*** Opening of Passage provided ***

Jazz at Massey Hall is a live album featuring a performance by "The Quintet" given on 15 May 1953 at Massey Hall in Toronto. The quintet was composed of five leading "modern" Jazz players of The '50s: Dizzy Gillespie, Charlie Parker, Bud Powell, Charles Mingus, and Max Roach. It was the only time that the five men recorded together as a unit and it was the last recorded meeting of Parker and Gillespie, having collaborated previously on albums such as Bird & Diz.

A revolutionary recording, subsequent editions of this evening were released as a double-live album (featuring Bud Powell's piano trio set with Mingus and Roach), dubbed "The Greatest Jazz Concert Ever". The hyperbole is well-deserved, however, because at the time of this concert, each musician on the record was considered to be a principle instrumental innovator within the bebop movement.

Tracklist:

Vol. Onenote 

  1. "Perdido" (7:43)

  2. "Salt Peanuts" (7:39)

  3. "All the Things You Are" / "52nd Street Theme" (7:52)

Vol. Three

  1. "Wee (Allen's Alley)" (6:41)

  2. "Hot House" (9:11)

  3. "A Night in Tunisia" (7:34)

Personnel


All The Things You Trope

  • Acclaimed Flop: The concert was very poorly attended due to a boxing prizefight that was taking place at the same time. The Toronto New Jazz Society had planned to share the profits with the musicians, but the ticket revenue was so small that the society couldn't pay the musicians' fees. All of them were given bad checks, with only Parker being able to cash his; Gillespie later commented that it took several years for him to get his money. Nevertheless, the album is considered one of the greatest performances in jazz history and the definitive recording in the bebop style.
  • Alliterative Title: "Wee (Allen's Alley)."
  • Epic Rocking: The shortest track on the album clocks in at over six and a half minutes, and the longest is over nine.
  • Iconic Item: Parker used a plastic Grafton saxophone for this concert. Even though he played it only a handful of times during his career, this concert was prominent enough to link him with it.
  • Instrumental: All of them with the exception of "Salt Peanuts" which features vocals from Dizzy.
  • Jazz: Considered to the be one of the greatest jazz concerts of all time and the magnum opus of the bebop genre.
  • Record Producer: In addition to playing double bass for the performance, Charles Mingus also produced the record himself. The sound engineer on duty that night did such a lousy job that the bass lines were nearly inaudible. Mingus took the master tapes to New York, re-recorded his parts, and dubbed them in with help from Max Roach.
  • Same Face, Different Name: Charlie Parker's name is listed as "Charlie Chan" due to contractual reasons.

*** Close of Passage provided ***
*** Opening of Material provided ***

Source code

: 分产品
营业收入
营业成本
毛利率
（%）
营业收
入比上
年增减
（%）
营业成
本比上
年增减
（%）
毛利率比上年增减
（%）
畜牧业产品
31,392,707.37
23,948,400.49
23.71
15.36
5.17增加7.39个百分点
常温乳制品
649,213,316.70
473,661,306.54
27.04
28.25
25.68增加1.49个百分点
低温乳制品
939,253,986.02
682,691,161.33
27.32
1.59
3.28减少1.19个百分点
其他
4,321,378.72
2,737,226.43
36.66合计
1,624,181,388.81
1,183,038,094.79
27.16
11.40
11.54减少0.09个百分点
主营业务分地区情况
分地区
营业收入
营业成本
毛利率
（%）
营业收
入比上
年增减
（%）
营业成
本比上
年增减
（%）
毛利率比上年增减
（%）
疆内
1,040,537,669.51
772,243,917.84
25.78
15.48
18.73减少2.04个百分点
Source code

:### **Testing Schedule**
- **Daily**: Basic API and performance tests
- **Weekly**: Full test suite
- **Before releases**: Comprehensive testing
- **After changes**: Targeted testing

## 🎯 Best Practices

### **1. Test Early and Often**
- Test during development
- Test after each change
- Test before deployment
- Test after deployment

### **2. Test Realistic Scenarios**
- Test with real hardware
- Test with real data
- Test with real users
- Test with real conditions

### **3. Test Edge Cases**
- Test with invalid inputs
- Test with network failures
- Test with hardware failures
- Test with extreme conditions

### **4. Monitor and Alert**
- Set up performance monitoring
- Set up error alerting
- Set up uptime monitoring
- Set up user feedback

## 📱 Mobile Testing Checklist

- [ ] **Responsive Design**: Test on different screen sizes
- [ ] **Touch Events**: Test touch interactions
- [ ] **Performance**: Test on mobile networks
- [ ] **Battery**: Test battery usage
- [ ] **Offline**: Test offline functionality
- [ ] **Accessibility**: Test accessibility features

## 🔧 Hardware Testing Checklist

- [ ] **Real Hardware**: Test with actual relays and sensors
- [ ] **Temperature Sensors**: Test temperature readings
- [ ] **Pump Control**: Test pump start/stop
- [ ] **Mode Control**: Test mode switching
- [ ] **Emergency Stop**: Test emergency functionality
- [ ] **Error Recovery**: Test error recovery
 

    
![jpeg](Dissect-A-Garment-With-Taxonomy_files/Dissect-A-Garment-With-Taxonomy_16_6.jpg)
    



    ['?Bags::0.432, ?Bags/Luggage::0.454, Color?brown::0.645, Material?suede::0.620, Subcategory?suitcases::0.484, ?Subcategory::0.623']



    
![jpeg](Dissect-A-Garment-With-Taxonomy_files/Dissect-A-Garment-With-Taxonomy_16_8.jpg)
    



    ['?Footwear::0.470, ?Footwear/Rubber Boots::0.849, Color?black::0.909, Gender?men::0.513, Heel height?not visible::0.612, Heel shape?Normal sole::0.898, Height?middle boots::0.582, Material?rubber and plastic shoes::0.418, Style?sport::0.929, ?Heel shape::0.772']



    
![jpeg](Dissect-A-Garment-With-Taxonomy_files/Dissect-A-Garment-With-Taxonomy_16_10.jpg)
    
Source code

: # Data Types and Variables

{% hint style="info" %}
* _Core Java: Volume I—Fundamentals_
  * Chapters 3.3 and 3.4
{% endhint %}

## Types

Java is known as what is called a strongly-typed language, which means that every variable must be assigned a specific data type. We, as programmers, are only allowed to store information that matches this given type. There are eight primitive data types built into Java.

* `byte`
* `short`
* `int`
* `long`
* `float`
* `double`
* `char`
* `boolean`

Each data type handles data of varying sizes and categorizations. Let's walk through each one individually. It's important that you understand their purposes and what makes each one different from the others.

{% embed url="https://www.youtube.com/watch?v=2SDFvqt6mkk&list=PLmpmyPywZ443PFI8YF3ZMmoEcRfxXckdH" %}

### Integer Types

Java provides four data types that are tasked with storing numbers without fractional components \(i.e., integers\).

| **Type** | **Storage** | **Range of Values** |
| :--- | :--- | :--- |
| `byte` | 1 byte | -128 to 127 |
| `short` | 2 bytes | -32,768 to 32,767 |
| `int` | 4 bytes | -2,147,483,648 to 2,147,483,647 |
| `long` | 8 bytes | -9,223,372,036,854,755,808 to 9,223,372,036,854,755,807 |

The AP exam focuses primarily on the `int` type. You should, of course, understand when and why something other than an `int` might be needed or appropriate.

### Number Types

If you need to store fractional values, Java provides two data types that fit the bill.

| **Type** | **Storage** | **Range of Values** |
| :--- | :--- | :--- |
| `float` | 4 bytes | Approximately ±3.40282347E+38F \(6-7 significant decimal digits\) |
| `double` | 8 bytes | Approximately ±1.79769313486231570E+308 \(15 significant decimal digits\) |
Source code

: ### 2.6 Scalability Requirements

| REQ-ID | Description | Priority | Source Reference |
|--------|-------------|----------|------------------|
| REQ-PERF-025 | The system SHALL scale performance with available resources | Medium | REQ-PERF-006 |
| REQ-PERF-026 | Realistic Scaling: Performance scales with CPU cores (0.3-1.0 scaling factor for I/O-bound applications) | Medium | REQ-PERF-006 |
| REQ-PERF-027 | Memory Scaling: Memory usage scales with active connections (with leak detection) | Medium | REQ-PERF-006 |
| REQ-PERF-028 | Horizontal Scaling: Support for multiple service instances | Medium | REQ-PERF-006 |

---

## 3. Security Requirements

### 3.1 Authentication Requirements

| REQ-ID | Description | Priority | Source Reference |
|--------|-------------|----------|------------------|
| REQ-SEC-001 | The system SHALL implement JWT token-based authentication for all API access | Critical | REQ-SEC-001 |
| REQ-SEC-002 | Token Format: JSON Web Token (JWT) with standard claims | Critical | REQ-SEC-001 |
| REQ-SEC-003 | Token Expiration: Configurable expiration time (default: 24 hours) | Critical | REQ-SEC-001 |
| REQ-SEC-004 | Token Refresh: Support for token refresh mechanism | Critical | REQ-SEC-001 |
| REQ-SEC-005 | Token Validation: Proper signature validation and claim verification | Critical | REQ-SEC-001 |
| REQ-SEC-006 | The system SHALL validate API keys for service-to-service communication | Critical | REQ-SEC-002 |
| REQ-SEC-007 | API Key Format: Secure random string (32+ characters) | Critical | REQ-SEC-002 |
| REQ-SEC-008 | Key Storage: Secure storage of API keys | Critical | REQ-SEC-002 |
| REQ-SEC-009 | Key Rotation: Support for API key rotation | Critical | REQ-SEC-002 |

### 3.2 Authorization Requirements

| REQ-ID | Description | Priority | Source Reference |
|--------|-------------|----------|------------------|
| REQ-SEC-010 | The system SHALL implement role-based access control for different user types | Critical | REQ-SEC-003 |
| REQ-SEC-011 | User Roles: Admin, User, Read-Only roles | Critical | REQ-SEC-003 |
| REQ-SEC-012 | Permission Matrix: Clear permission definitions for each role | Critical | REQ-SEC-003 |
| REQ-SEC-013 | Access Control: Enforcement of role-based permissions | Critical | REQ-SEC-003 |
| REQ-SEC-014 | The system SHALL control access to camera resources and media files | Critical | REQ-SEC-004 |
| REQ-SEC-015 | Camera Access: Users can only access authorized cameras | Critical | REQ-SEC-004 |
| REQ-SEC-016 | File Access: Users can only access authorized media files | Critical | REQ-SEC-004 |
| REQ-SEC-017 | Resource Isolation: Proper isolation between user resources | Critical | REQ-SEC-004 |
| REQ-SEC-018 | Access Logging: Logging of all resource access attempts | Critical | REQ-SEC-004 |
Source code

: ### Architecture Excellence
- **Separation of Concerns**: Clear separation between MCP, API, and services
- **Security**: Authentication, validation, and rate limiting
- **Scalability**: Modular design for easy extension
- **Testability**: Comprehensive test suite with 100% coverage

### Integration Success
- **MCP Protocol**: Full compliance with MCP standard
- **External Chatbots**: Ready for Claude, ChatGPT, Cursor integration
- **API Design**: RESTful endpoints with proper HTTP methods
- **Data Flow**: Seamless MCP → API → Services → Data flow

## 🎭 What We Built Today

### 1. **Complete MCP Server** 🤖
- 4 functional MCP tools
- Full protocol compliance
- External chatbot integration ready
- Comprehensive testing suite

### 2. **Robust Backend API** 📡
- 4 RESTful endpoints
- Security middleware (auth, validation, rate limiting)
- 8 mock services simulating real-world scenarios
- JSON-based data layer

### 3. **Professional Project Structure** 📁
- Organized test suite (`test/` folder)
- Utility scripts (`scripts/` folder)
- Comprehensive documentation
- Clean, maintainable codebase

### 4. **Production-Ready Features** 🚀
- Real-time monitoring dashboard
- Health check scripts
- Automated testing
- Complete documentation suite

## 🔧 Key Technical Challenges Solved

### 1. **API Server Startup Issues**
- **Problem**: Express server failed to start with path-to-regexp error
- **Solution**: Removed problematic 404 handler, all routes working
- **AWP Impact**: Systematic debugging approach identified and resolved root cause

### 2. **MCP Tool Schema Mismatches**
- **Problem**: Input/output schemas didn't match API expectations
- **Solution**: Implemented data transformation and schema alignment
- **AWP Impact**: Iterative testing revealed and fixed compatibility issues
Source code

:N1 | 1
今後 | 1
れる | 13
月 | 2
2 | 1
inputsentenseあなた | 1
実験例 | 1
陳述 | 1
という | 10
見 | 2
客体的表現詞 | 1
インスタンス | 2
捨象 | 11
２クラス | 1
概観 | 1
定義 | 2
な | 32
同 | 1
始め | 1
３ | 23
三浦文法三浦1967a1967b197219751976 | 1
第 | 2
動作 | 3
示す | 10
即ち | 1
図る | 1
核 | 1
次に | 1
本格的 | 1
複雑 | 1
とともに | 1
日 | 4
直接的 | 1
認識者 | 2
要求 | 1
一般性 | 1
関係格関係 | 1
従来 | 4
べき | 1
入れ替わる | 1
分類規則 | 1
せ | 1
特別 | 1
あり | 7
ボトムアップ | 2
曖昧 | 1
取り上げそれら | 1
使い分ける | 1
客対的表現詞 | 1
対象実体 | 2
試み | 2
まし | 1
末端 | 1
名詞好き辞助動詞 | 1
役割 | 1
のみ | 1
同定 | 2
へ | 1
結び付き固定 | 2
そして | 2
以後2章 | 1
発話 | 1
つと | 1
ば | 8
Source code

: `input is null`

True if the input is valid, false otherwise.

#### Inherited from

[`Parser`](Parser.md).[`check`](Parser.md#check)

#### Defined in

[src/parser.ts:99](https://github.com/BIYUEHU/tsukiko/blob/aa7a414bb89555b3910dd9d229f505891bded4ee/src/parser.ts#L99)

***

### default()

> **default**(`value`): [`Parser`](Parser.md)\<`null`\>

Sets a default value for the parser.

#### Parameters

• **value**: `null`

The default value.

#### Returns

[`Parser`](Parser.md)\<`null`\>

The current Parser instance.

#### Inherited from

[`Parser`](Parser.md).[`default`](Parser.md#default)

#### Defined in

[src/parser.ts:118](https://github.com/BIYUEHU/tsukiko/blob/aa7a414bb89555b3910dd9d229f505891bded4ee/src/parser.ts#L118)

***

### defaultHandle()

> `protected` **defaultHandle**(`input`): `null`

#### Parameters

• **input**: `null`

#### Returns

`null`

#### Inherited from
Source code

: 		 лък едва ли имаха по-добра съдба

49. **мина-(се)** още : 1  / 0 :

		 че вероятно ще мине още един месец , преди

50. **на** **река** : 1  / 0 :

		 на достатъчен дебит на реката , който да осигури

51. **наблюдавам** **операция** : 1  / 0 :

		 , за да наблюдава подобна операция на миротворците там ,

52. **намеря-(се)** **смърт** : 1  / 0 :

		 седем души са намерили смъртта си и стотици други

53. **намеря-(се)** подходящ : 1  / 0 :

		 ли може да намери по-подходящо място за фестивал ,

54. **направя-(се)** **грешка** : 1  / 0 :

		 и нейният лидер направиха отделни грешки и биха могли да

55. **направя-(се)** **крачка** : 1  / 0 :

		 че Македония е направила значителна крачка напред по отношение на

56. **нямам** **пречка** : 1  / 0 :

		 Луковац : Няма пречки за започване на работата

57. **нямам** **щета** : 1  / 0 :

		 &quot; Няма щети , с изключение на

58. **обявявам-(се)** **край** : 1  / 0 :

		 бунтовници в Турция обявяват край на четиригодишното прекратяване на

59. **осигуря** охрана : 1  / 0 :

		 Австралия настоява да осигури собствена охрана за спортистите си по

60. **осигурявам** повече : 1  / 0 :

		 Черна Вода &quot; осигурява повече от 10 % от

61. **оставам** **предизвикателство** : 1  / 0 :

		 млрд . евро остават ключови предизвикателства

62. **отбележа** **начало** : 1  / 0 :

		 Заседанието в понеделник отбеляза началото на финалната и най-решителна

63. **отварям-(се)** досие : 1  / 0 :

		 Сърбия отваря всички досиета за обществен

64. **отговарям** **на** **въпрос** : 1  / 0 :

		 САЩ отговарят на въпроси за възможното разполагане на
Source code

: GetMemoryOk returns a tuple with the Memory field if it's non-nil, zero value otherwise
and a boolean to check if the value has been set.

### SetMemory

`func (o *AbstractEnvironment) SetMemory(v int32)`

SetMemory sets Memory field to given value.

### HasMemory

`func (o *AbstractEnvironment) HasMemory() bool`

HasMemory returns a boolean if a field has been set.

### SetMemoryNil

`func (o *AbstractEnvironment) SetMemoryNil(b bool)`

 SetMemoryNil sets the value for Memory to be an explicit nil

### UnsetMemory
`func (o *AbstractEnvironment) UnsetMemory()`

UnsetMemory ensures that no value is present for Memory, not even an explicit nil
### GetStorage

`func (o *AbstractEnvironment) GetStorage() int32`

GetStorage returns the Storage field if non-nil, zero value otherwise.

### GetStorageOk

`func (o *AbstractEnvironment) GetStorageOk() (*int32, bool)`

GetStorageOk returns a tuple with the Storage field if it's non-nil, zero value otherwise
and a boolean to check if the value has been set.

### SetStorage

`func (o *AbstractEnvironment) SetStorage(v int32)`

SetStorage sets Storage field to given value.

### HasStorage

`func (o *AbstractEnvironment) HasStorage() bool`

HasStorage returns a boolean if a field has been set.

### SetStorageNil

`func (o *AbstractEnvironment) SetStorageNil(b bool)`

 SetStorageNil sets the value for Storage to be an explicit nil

*** Close of Material provided ***

Problem set:
(A) Using the passage on Jazz at Massey Hall, answer each question on its own line:
(i) On what date was the concert performed?
(ii) What event caused the concert to be poorly attended?
(iii) Under what name is Charlie Parker listed on the album?
(B) Update the stretch of the entries from the line containing "If you need" through the line containing "### 3.1 Authentication Requirements" by replacing "Medium" with "High" wherever it occurs, and return only those lines.
The passage on Jazz at Massey Hall and the entries have no connection to each other.

Results for each task:
(A)
(i) 15 May 1953
(ii) A boxing prizefight taking place at the same time
(iii) "Charlie Chan"

(B)
If you need to store fractional values, Java provides two data types that fit the bill.

| **Type** | **Storage** | **Range of Values** |
| :--- | :--- | :--- |
| `float` | 4 bytes | Approximately ±3.40282347E+38F \(6-7 significant decimal digits\) |
| `double` | 8 bytes | Approximately ±1.79769313486231570E+308 \(15 significant decimal digits\) |
Source code

: ### 2.6 Scalability Requirements

| REQ-ID | Description | Priority | Source Reference |
|--------|-------------|----------|------------------|
| REQ-PERF-025 | The system SHALL scale performance with available resources | High | REQ-PERF-006 |
| REQ-PERF-026 | Realistic Scaling: Performance scales with CPU cores (0.3-1.0 scaling factor for I/O-bound applications) | High | REQ-PERF-006 |
| REQ-PERF-027 | Memory Scaling: Memory usage scales with active connections (with leak detection) | High | REQ-PERF-006 |
| REQ-PERF-028 | Horizontal Scaling: Support for multiple service instances | High | REQ-PERF-006 |

---

## 3. Security Requirements

### 3.1 Authentication Requirements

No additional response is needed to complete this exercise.